MINILS DG Hails Nigeria’s Leadership Role in Africa 

The Director General of Michael Imoudu National Institute for Labour Studies (MINILS),  Comrade Issa Aremu has commended the leadership role of Nigeria in the recent emergence of the first African to direct the affairs of International Labour Organization (ILO) since its formation over 100 years of existence.

Mr. Gilbert F. Houngbo from Togo, who currently serves as the President of the International Fund for Agricultural Development (IFAD) was elected by the ILO’s Governing Body, comprising representatives of governments, workers and employers, during the 334th meeting in Geneva on the 25th of March.
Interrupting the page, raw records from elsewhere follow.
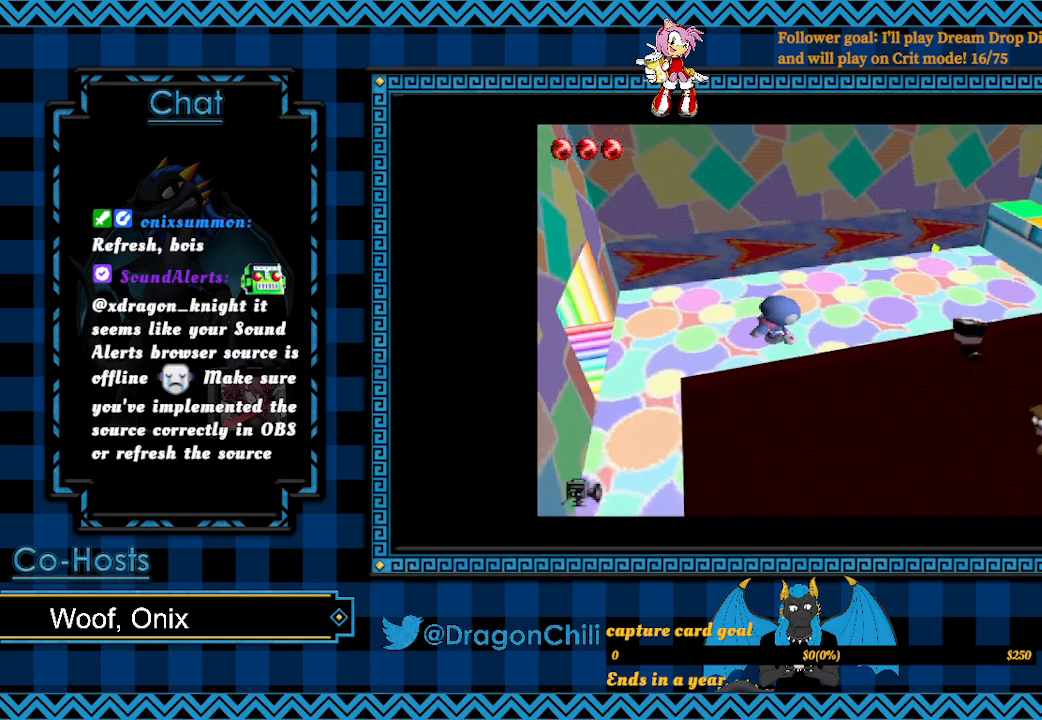
{"buttons": [], "left_stick": "right", "right_stick": "center", "events": []}
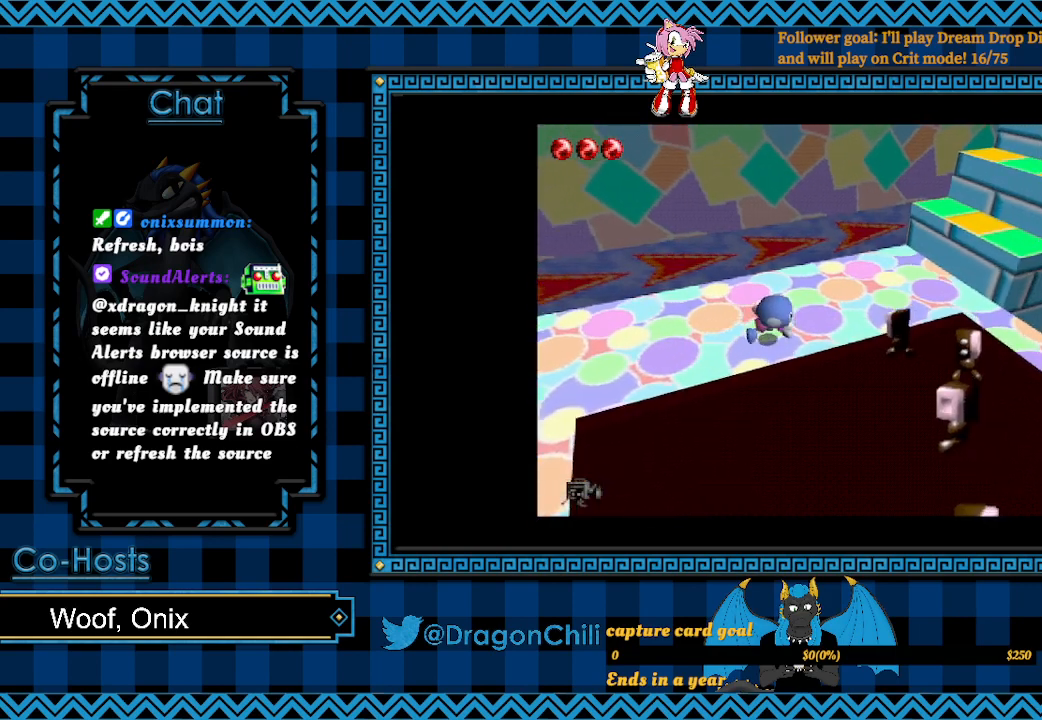
{"buttons": [], "left_stick": "right", "right_stick": "center", "events": []}
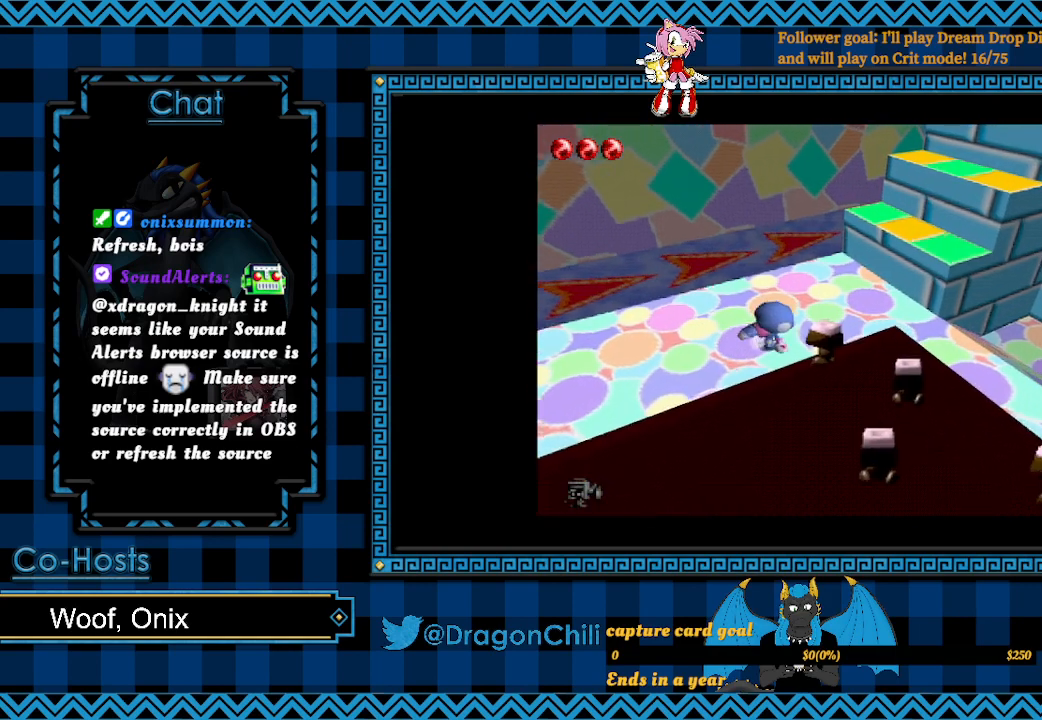
{"buttons": [], "left_stick": "right", "right_stick": "center", "events": []}
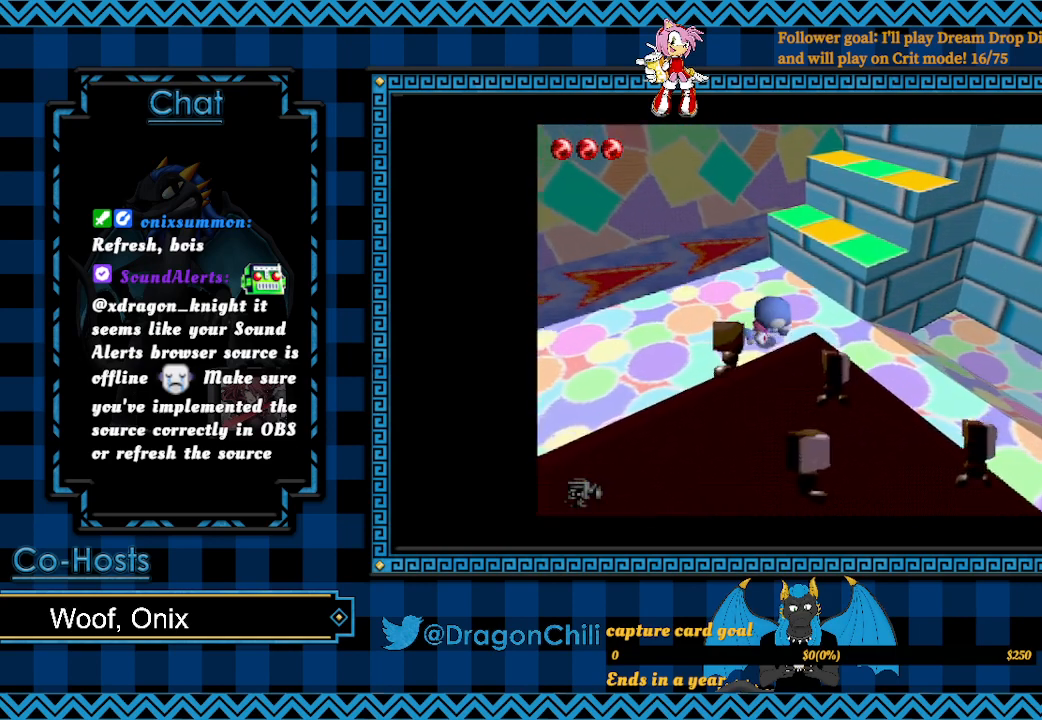
{"buttons": [], "left_stick": "right", "right_stick": "center", "events": []}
He will be the 11th Director-General of the ILO, the first African to hold the post.

While declaring open a four-day week Trade Union workshop on Strategic Leadership in Ilorin during the week, Comrade Aremu disclosed that it was “the spirited efforts, cooperation and unity of purpose” of the Minister of labour, Dr Chris Igige, organized labour represented by the NLC, workers’ organizations and employers’ associations in Africa that led to the historic election of Mr Gilbert F. Houngbo.

The Director General who was also part of the government delegation to the 334th Governing Board in Geneva, Switzerland said, the election of Gilbert Houngbo attested to the Nigeria’s leadership in Africa in general and labour- friendly policies of President Muhammadu Buhari in particular.

Recalling the re-election of Akinwumi Adesina as the first Nigerian two- term President of the African Development Bank in 2020 and election of Dr. Ngozi Okonjo-Iweala of Nigeria, on 1 March 2021 as the first woman and the first African to hold the position of the Director-General of the WTO, Aremu said: “positioning worthy qualified Africans in strategic international organizations is a commendable sustainable legacy of President Buhari.”

The keenly contested election ended with majority 30 votes for Mr Gilbert Houngbo of Togo with distant French challenger, Muriel Penicaud who polled 23 votes. There were five candidates for of ILO Director-General that included South Korea’s Kang Kyung-wha, Mthunzi Mdwaba (South Africa), formerly Employers, Muriel Pénicaud, former Minister of Labour of France and Greg Vines of Australia.

Speaking after his election, Houngbo said: “Although my origins are African my perspective is global. In an age, unfortunately of dividedness, my commitment to be a unifying Director-General stands firm… I will be the Director-General of nobody and the Director-General of everybody.”